If we start with the idea of a “strategic reorientation,” this would normally mean a clear and lasting change in alliances, usually including a new security provider. That is not the case here. No Western actor has replaced Russia’s former security role, and there are no formal defence guarantees or accession paths in place. So the security foundation remains largely unchanged.
The idea of “balancing” also does not fully fit. Balancing assumes that a state can rely on two roughly equal external sides. But in Armenia’s case, this symmetry is missing. Russia’s credibility as a security partner has weakened after the 2020 war and especially after the 2023 developments in Nagorno-Karabakh, while the EU does not act as a military counterweight. So Armenia is not balancing between equals.
Even “multi-vector” foreign policy is only partially useful here. In theory, it suggests a state can freely shift between partners and manage relations independently. In practice, Armenia’s room for manoeuvre is limited by geography, security exposure, and economic dependence. This makes its choices less flexible than the term usually implies.
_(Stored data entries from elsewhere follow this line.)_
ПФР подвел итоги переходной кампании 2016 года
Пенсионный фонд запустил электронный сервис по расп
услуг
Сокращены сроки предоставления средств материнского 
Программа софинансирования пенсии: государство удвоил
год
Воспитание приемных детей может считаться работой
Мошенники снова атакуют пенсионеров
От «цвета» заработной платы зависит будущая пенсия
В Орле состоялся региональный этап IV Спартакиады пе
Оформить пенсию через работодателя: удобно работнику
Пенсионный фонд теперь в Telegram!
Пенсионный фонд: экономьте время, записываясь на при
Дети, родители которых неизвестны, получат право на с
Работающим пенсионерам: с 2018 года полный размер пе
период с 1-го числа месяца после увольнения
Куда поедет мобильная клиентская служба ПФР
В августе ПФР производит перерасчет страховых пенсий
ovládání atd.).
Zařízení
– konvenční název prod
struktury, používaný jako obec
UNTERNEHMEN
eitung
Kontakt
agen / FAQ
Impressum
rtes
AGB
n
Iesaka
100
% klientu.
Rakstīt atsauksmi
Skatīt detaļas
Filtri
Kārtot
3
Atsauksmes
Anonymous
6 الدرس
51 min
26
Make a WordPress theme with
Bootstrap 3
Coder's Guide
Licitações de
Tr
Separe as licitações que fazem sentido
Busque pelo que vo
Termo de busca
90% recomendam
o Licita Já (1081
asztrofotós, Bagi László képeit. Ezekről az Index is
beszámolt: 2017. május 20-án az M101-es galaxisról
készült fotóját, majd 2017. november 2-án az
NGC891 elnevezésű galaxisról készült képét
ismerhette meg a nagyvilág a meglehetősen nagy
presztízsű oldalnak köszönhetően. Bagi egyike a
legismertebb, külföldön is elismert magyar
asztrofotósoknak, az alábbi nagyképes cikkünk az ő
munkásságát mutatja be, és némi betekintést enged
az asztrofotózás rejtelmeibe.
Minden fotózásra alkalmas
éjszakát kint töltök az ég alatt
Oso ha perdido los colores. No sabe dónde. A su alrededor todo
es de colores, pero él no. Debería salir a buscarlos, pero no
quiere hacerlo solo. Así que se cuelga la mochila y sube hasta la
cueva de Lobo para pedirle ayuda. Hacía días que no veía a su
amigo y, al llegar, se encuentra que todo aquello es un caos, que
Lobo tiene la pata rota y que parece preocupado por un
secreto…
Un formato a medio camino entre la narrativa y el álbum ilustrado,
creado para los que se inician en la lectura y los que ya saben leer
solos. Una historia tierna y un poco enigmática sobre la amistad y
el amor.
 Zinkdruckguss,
A more accurate way to understand the situation is to see it as a constrained and uneven form of reorientation combined with hedging. In simple terms, Armenia is gradually moving closer to Europe in areas like governance, connectivity, and economic policy, while still keeping ties with Russia because it cannot fully replace its security function. This creates a dual structure. On one side, Armenia’s political and economic alignment is slowly becoming more European. On the other side, its security situation remains unresolved and dependent on external actors that do not fully provide protection. The result is not a stable balance, but a mismatch: political and economic change is moving faster than security change, which leaves Armenia in a flexible but uncertain position.
Conclusion: A European Opening Under Constraints
The European Political Community Summit, together with later EU–Armenia deepening, shows that Armenia’s external orientation is gradually changing. The main trend is a shift away from exclusive reliance on Russia toward closer engagement with Europe in politics, economics, and governance.
This process remains incomplete because security structures have not changed at the same pace. Russia’s credibility as a security partner has weakened, while geography, regional tensions, and economic dependence continue to limit Armenia’s strategic options.
Armenia’s foreign policy reflects adaptation to these constraints. It no longer depends on a single external power, yet no alternative security framework exists. The result is a position between systems, with growing European alignment alongside continued security dependence.